• _Exercise requirements_:
Your answer is every line of the material below in which the string "dairy" occurs.

• _Supplied material_:
=-=-=-=-=
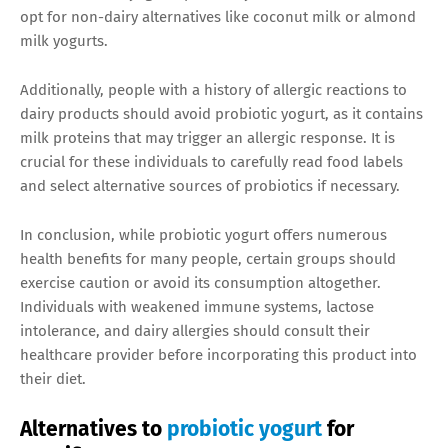
opt for non-dairy alternatives like coconut milk or almond
milk yogurts.
Additionally, people with a history of allergic reactions to
dairy products should avoid probiotic yogurt, as it contains
milk proteins that may trigger an allergic response. It is
crucial for these individuals to carefully read food labels
and select alternative sources of probiotics if necessary.
In conclusion, while probiotic yogurt offers numerous
health benefits for many people, certain groups should
exercise caution or avoid its consumption altogether.
Individuals with weakened immune systems, lactose
intolerance, and dairy allergies should consult their
healthcare provider before incorporating this product into
their diet.
Alternatives to
probiotic yogurt
for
=-=-=-=-=
• _Exercise answer_:
opt for non-dairy alternatives like coconut milk or almond
dairy products should avoid probiotic yogurt, as it contains
intolerance, and dairy allergies should consult their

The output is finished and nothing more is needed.